Modeling and finite element simulation of the chemo-magneto-mechanical behavior of magnetic polymer gels

磁性聚合物凝胶化学磁机械行为的建模和有限元模拟

• 批准号: 237976019
• 负责人: Professor Dr.-Ing. Thomas Wallmersperger
• 金额: --
• 依托单位: Professur für Mechanik multifunktionaler Strukturen
• 依托单位国家: 德国
• 项目类别: Priority Programmes
• 财政年份: 2013
• 资助国家: 德国
• 起止时间: 2012-12-31 至 2022-12-31
• 项目状态: 已结题
• 来源: https://gepris.dfg.de/gepris/projekt/237976019?language=en
• 关键词: Modeling; finite; element; simulation; chemo

Multi-functional materials are - due to their stimuli-responsive properties - predestined for actuator and sensor applications e.g. in microfluidics or in medical engineering. Important representatives of this group of materials are polymers, which are sensitive towards externally applied electric and magnetic fields and thus enable a controlled deformation.In the present proposal, the behavior of ferrogels, i.e. polymer gels with magnetic particles, under an external magnetic field will be studied in detail. The modeling and simulation of the (chemo-)magneto-mechanical behavior will be investigated by using finite elements. The ferrogel consisting of a polymer network, a liquid phase, and fixed or mobile magnetic particles will be described on basis of a theory of porous media for the different phases. The formulation of the complete system is realized by coupling the mechanical and the magnetic field equations. The parameters for the material model will be obtained from experimental and theoretical/numerical investigations on the microscale from project partners. In the framework of the project, the influence of the external magnetic field on the particles and the interactions of the particles with the polymer network as well as the resulting shape change due to an applied magnetic field will be investigated. For isotropic and anisotropic gels – with fixed and/or mobile magnetic particles – the behavior in a magnetic field will be computed and then compared to results from experimental partners within the SPP. For this, the magneto-mechanical hysteretic behavior of ferrogels will be analyzed and then afterwards integrated in the developed model. In the following, also mobile charged particles will be considered. As a result, the deformation behavior of polymer gels under electric and magnetic fields can be determined by numerical simulations.By cooperating with the experimental partners within the SPP, the quality of the derived chemo-electro-magneto-mechanical formulation will be improved consistently. Thus, a thermodynamically consistent model as numerical tool will be made available, which enables the modeling and simulation of ferrogel actuator configurations which are important for applications in medicine and in microfluidics.
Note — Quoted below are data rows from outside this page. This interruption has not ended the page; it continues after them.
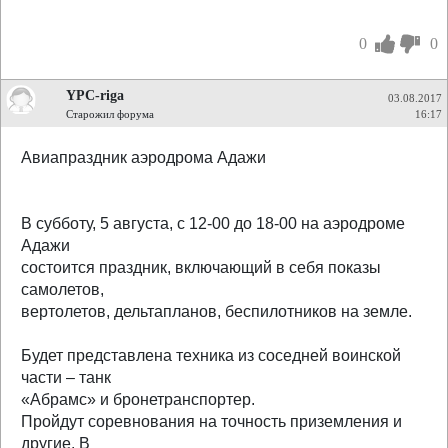
0
0
YPC-riga
03.08.2017
Старожил форума
16:17
Авиaпраздник аэродрома Адажи
В субботу, 5 августа, с 12-00 до 18-00 на аэродроме
Адажи
состоится праздник, включающий в себя показы
самолетов,
вертолетов, дельтапланов, беспилотников на земле.
Будет представлена техника из соседней воинской
части – танк
«Абрамс» и бронетранспортер.
Пройдут соревнования на точность приземления и
другие. В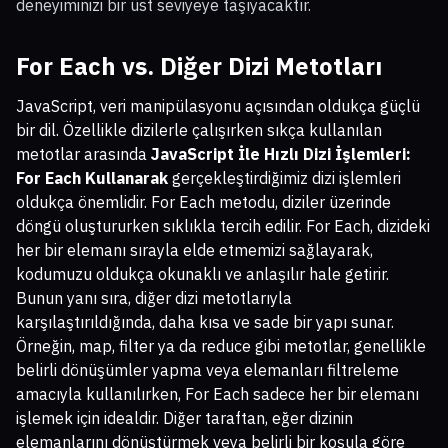
deneyiminizi bir üst seviyeye taşıyacaktır.
For Each vs. Diğer Dizi Metotları
JavaScript, veri manipülasyonu açısından oldukça güçlü
bir dil. Özellikle dizilerle çalışırken sıkça kullanılan
metotlar arasında
JavaScript İle Hızlı Dizi İşlemleri:
For Each Kullanarak
gerçekleştirdiğimiz dizi işlemleri
oldukça önemlidir. For Each metodu, diziler üzerinde
döngü oluştururken sıklıkla tercih edilir. For Each, dizideki
her bir elemanı sırayla elde etmemizi sağlayarak,
kodumuzu oldukça okunaklı ve anlaşılır hale getirir.
Bunun yanı sıra, diğer dizi metotlarıyla
karşılaştırıldığında, daha kısa ve sade bir yapı sunar.
Örneğin, map, filter ya da reduce gibi metotlar, genellikle
belirli dönüşümler yapma veya elemanları filtreleme
amacıyla kullanılırken, For Each sadece her bir elemanı
işlemek için idealdir. Diğer taraftan, eğer dizinin
elemanlarını dönüştürmek veya belirli bir koşula göre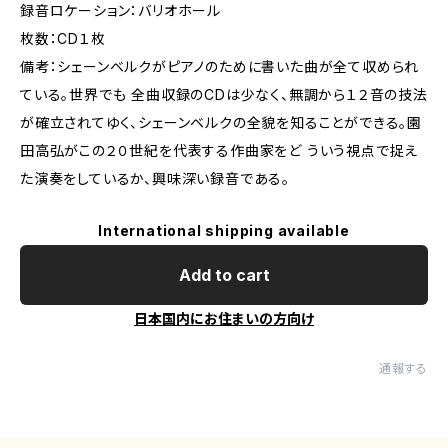
録音ロケーション：バリオホール
枚数：CD１枚
備考：シェーンベルクがピアノのために書いた曲が全て収められ
ている。世界でも 全曲収録のCDは少なく、無調から１２音の技法
が確立されてゆく、シェーンベルクの全貌を知ることができる。園
田高弘がこの２０世紀を代表する作曲家をど ういう視点で捉え
た演奏をしているか、興味深い録音である。
International shipping available
Add to cart
日本国内にお住まいの方向け
通報する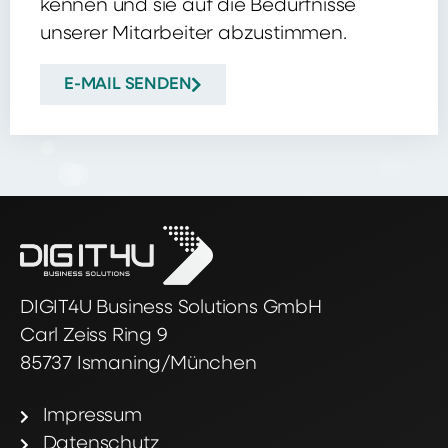
kennen und sie auf die Bedürfnisse
unserer Mitarbeiter abzustimmen.
E-MAIL SENDEN
DIGIT4U Business Solutions GmbH
Carl Zeiss Ring 9
85737 Ismaning/München
Impressum
Datenschutz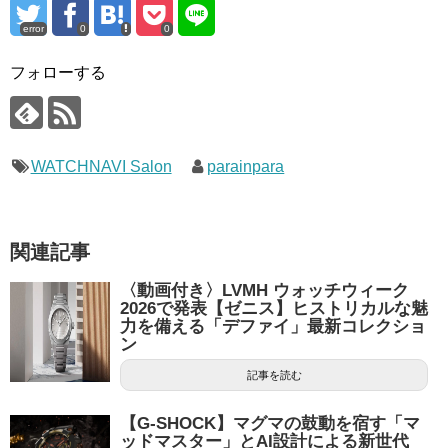
error
0
0
フォローする
WATCHNAVI Salon
parainpara
関連記事
〈動画付き〉LVMH ウォッチウィーク
2026で発表【ゼニス】ヒストリカルな魅
力を備える「デファイ」最新コレクショ
ン
記事を読む
【G-SHOCK】マグマの鼓動を宿す「マ
ッドマスター」とAI設計による新世代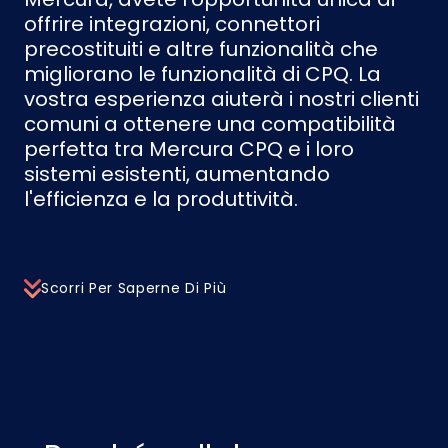
offrire integrazioni, connettori
precostituiti e altre funzionalità che
migliorano le funzionalità di CPQ. La
vostra esperienza aiuterà i nostri clienti
comuni a ottenere una compatibilità
perfetta tra Mercura CPQ e i loro
sistemi esistenti, aumentando
l'efficienza e la produttività.
Scorri Per Saperne Di Più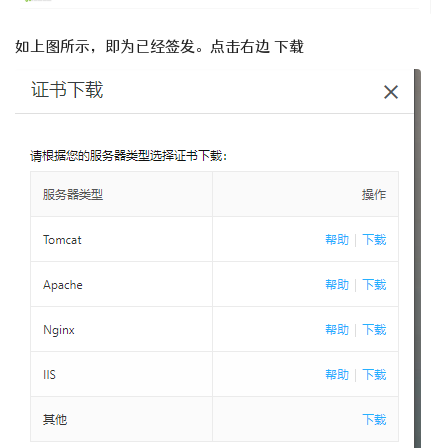
如上图所示，即为已经签发。点击右边 下载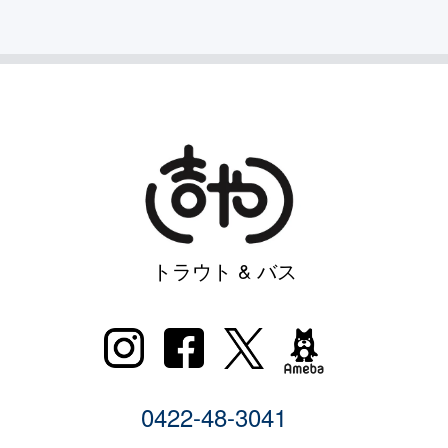
トラウト & バス
0422-48-3041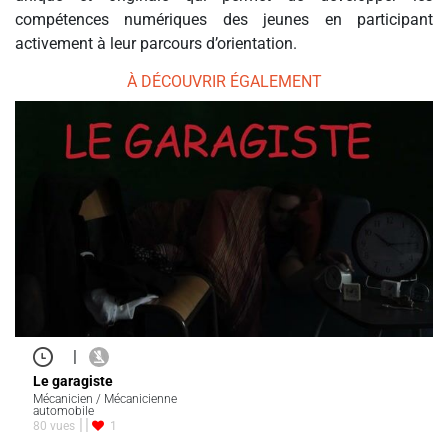
compétences numériques des jeunes en participant
activement à leur parcours d’orientation.
À DÉCOUVRIR ÉGALEMENT
|
Le garagiste
Mécanicien / Mécanicienne
automobile
80 vues
1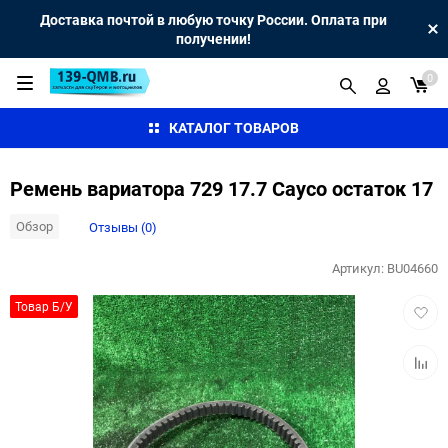
Доставка почтой в любую точку России. Оплата при
получении!
0
КАТАЛОГ ТОВАРОВ
Ремень вариатора 729 17.7 Cayco остаток 17
Обзор
Отзывы (0)
Артикул:
BU04660
Добав
Товар Б/У
в
избра
Добав
к
сравн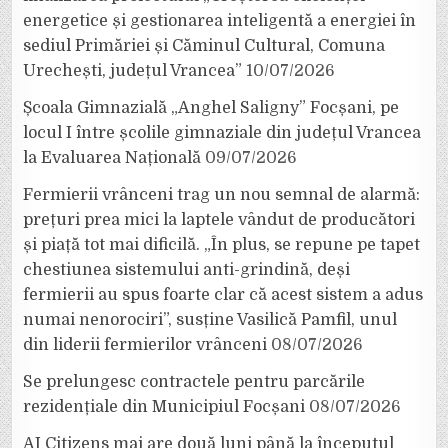
energetice și gestionarea inteligentă a energiei în
sediul Primăriei și Căminul Cultural, Comuna
Urechești, județul Vrancea”
10/07/2026
Școala Gimnazială „Anghel Saligny” Focșani, pe
locul I între școlile gimnaziale din județul Vrancea
la Evaluarea Națională
09/07/2026
Fermierii vrânceni trag un nou semnal de alarmă:
prețuri prea mici la laptele vândut de producători
și piață tot mai dificilă. „În plus, se repune pe tapet
chestiunea sistemului anti-grindină, deși
fermierii au spus foarte clar că acest sistem a adus
numai nenorociri”, susține Vasilică Pamfil, unul
din liderii fermierilor vrânceni
08/07/2026
Se prelungesc contractele pentru parcările
rezidențiale din Municipiul Focșani
08/07/2026
AI Citizens mai are două luni până la începutul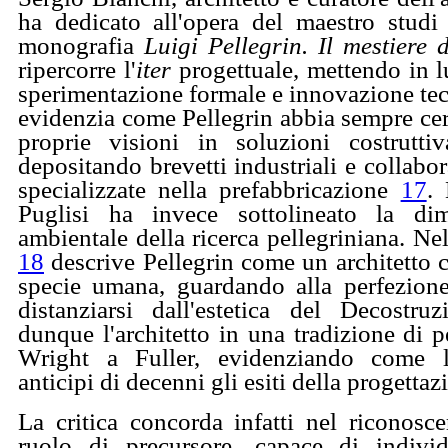
ha dedicato all'opera del maestro studi
monografia
Luigi Pellegrin. Il mestiere 
ripercorre l'
iter
progettuale, mettendo in lu
sperimentazione formale e innovazione te
evidenzia come Pellegrin abbia sempre cerc
proprie visioni in soluzioni costruttiv
depositando brevetti industriali e collab
specializzate nella prefabbricazione
17
. 
Puglisi ha invece sottolineato la di
ambientale della ricerca pellegriniana. Nel
18
descrive Pellegrin come un architetto c
specie umana, guardando alla perfezione
distanziarsi dall'estetica del Decostru
dunque l'architetto in una tradizione di 
Wright a Fuller, evidenziando come 
anticipi di decenni gli esiti della progettaz
La critica concorda infatti nel riconosc
ruolo di precursore, capace di indivi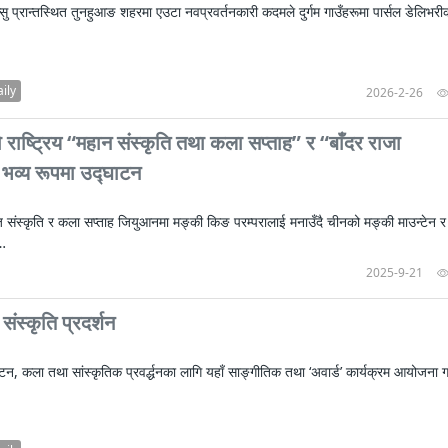
न्युज पोलारका प्रधान सम्पादक बरिष्ठ पत्रका
दक्षिण एशिया नेटवर्क टिभी |“रमिलाको आँखामा
विश्वकप लिग–२ : नामिबियाले नेपाललाई दियो २१
कर्णालिको उकालि ओरालो
सु प्रान्तस्थित तुनहुआङ शहरमा एउटा नवप्रवर्तनकारी कदमले दुर्गम गाउँहरूमा पार्सल डेलिभरी
CCTV द्वारा अनुमति प्राप्त "२०२३ CCTV वसन्त महोत
माया गुरुङ साङ्गितिक साँझ हुने
नेपालको सबैभन्दा ठूलो गोलाकार भएको स्तूपा “
नेपालकै जेठो जिम व्यायाम मन्दिर नयाँ स्वरूप
मनाङ यात्रा
CCTV द्वारा अनुमति प्राप्त "२०२३ CCTV वसन्त महोत
शर्मिला थापाको लगानीमा नेपाली फिल्म ‘आशा’ न
CCTV द्वारा अनुमति प्राप्त "२०२३ CCTV वसन्त महोत
ily
2026-2-26
कलाकारलाई प्रविधिमा पोख्त हुन सुझाव
ाष्ट्रिय “महान संस्कृति तथा कला सप्ताह” र “बाँदर राजा
 भव्य रूपमा उद्घाटन
 संस्कृति र कला सप्ताह जियुआनमा मङ्की किङ परम्परालाई मनाउँदै चीनको मङ्की माउन्टेन र
ा…
2025-9-21
संस्कृति प्रदर्शन
टन, कला तथा सांस्कृतिक प्रवर्द्धनका लागि यहाँ साङ्गीतिक तथा ‘अवार्ड’ कार्यक्रम आयोजना 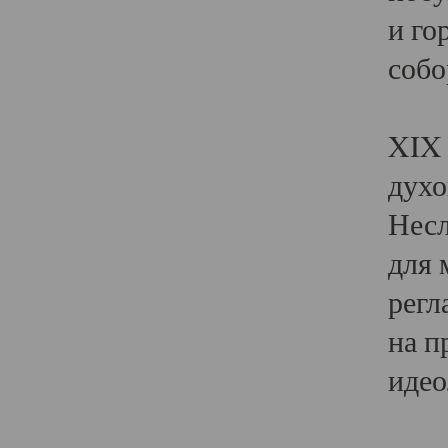
и го
собо
Явл
XIX 
духо
Несл
для 
регл
на п
идео
Поя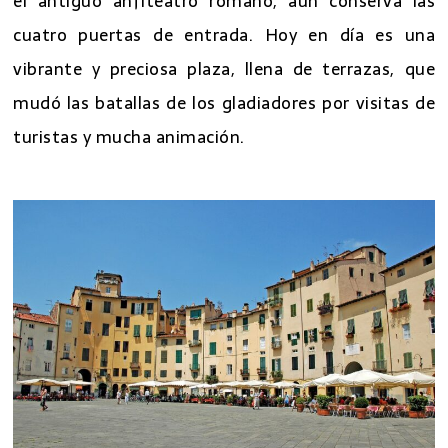
el antiguo anfiteatro romano, aún conserva las
cuatro puertas de entrada. Hoy en día es una
vibrante y preciosa plaza, llena de terrazas, que
mudó las batallas de los gladiadores por visitas de
turistas y mucha animación.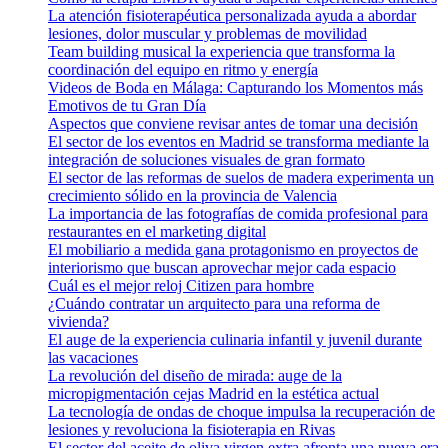
La atención fisioterapéutica personalizada ayuda a abordar
lesiones, dolor muscular y problemas de movilidad
Team building musical la experiencia que transforma la
coordinación del equipo en ritmo y energía
Videos de Boda en Málaga: Capturando los Momentos más
Emotivos de tu Gran Día
Aspectos que conviene revisar antes de tomar una decisión
El sector de los eventos en Madrid se transforma mediante la
integración de soluciones visuales de gran formato
El sector de las reformas de suelos de madera experimenta un
crecimiento sólido en la provincia de Valencia
La importancia de las fotografías de comida profesional para
restaurantes en el marketing digital
El mobiliario a medida gana protagonismo en proyectos de
interiorismo que buscan aprovechar mejor cada espacio
Cuál es el mejor reloj Citizen para hombre
¿Cuándo contratar un arquitecto para una reforma de
vivienda?
El auge de la experiencia culinaria infantil y juvenil durante
las vacaciones
La revolución del diseño de mirada: auge de la
micropigmentación cejas Madrid en la estética actual
La tecnología de ondas de choque impulsa la recuperación de
lesiones y revoluciona la fisioterapia en Rivas
El sector del aceite de oliva virgen extra afronta una nueva era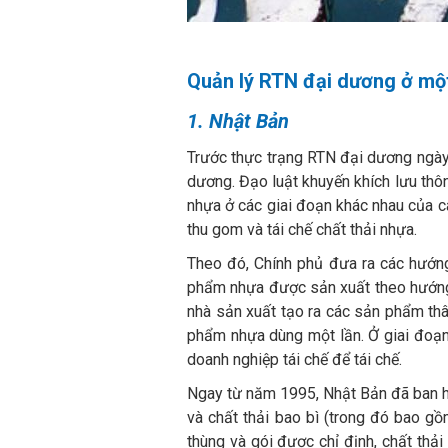
Quản lý RTN đại dương ở một 
1. Nhật Bản
Trước thực trạng RTN đại dương ngày 
dương. Đạo luật khuyến khích lưu thô
nhựa ở các giai đoạn khác nhau của cá
thu gom và tái chế chất thải nhựa.
Theo đó, Chính phủ đưa ra các hướng
phẩm nhựa được sản xuất theo hướng 
nhà sản xuất tạo ra các sản phẩm thâ
phẩm nhựa dùng một lần. Ở giai đoạn 
doanh nghiệp tái chế để tái chế.
Ngay từ năm 1995, Nhật Bản đã ban hàn
và chất thải bao bì (trong đó bao g
thùng và gói được chỉ định, chất thải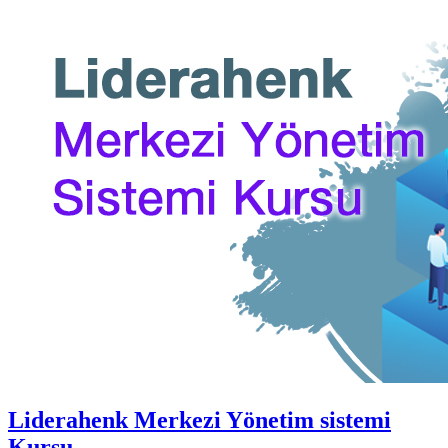
Liderahenk Merkezi Yönetim sistemi
Kursu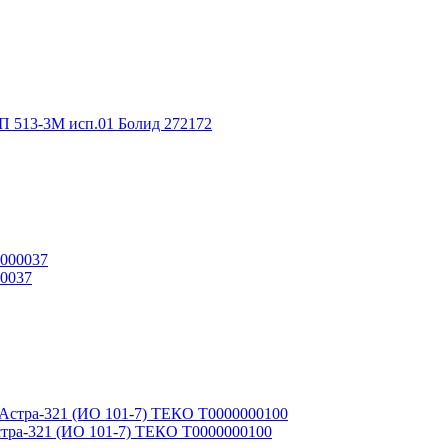
П 513-3М исп.01 Болид 272172
0037
тра-321 (ИО 101-7) ТЕКО Т0000000100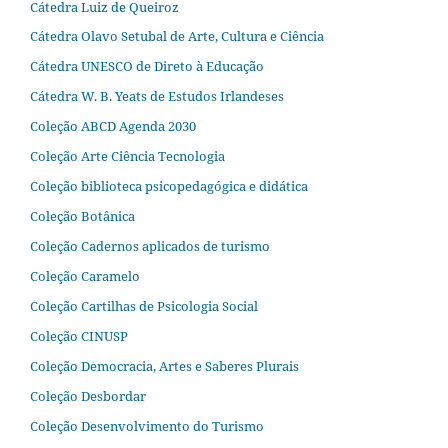
Cátedra Luiz de Queiroz
Cátedra Olavo Setubal de Arte, Cultura e Ciência
Cátedra UNESCO de Direto à Educação
Cátedra W. B. Yeats de Estudos Irlandeses
Coleção ABCD Agenda 2030
Coleção Arte Ciência Tecnologia
Coleção biblioteca psicopedagógica e didática
Coleção Botânica
Coleção Cadernos aplicados de turismo
Coleção Caramelo
Coleção Cartilhas de Psicologia Social
Coleção CINUSP
Coleção Democracia, Artes e Saberes Plurais
Coleção Desbordar
Coleção Desenvolvimento do Turismo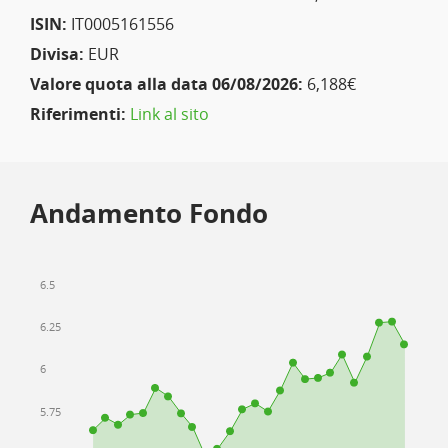
ISIN:
IT0005161556
Divisa:
EUR
Valore quota alla data 06/08/2026:
6,188€
Riferimenti:
Link al sito
Andamento Fondo
6.5
6.25
6
5.75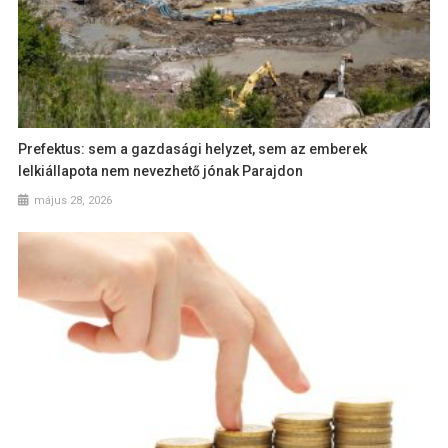
Prefektus: sem a gazdasági helyzet, sem az emberek
lelkiállapota nem nevezhető jónak Parajdon
május 28, 2026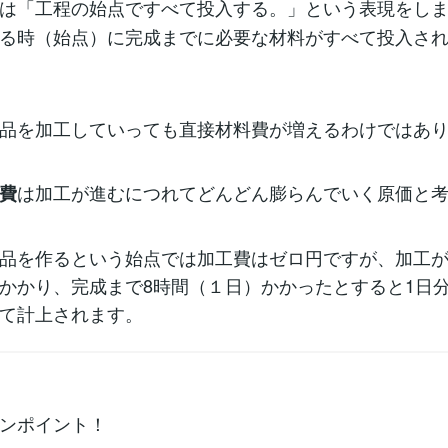
は「工程の始点ですべて投入する。」という表現をし
る時（始点）に完成までに必要な材料がすべて投入さ
品を加工していっても直接材料費が増えるわけではあ
は加工が進むにつれてどんどん膨らんでいく原価と
費
品を作るという始点では加工費はゼロ円ですが、加工
かかり、完成まで8時間（１日）かかったとすると1日
て計上されます。
ンポイント！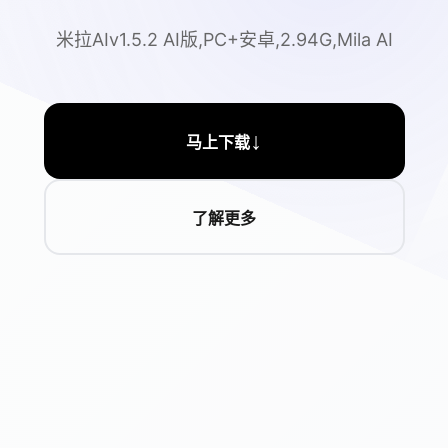
米拉AIv1.5.2 AI版,PC+安卓,2.94G,Mila AI
↓
马上下载
了解更多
多功能材料-由于其刺激响应特性-预定用于执行器和传感器应用，例如微流体或医学工程。这类材料的重要代表是聚合物，它们对外部施加的电场和磁场敏感，从而能够控制变形。在本文中，我们将详细研究铁凝胶，即带有磁性颗粒的聚合物凝胶在外加磁场作用下的行为。（化学）磁力学行为的建模和仿真将使用有限元进行研究。由聚合物网络、液相和固定或移动的磁性颗粒组成的铁凝胶将根据不同相的多孔介质理论进行描述。通过耦合力学方程和磁场方程，实现了整个系统的表达式。材料模型的参数将从项目合作伙伴在微观尺度上的实验和理论/数值研究中获得。在该项目的框架内，将研究外部磁场对颗粒的影响，颗粒与聚合物网络的相互作用以及由于外加磁场而产生的形状变化。对于各向同性和各向异性凝胶-固定和/或移动的磁性颗粒-在磁场中的行为将被计算，然后与SPP内的实验伙伴的结果进行比较。为此，铁凝胶的磁-机械滞后行为将被分析，然后整合到开发的模型中。在下面，也将考虑移动带电粒子。结果表明，聚合物凝胶在电场和磁场作用下的变形行为可以通过数值模拟来确定。通过与SPP内的实验伙伴的合作，衍生的化学-电磁-机械配方的质量将不断提高。因此，一个热力学一致的模型作为数值工具将提供，使铁凝胶致动器结构的建模和仿真，这对医学和微流体的应用是重要的。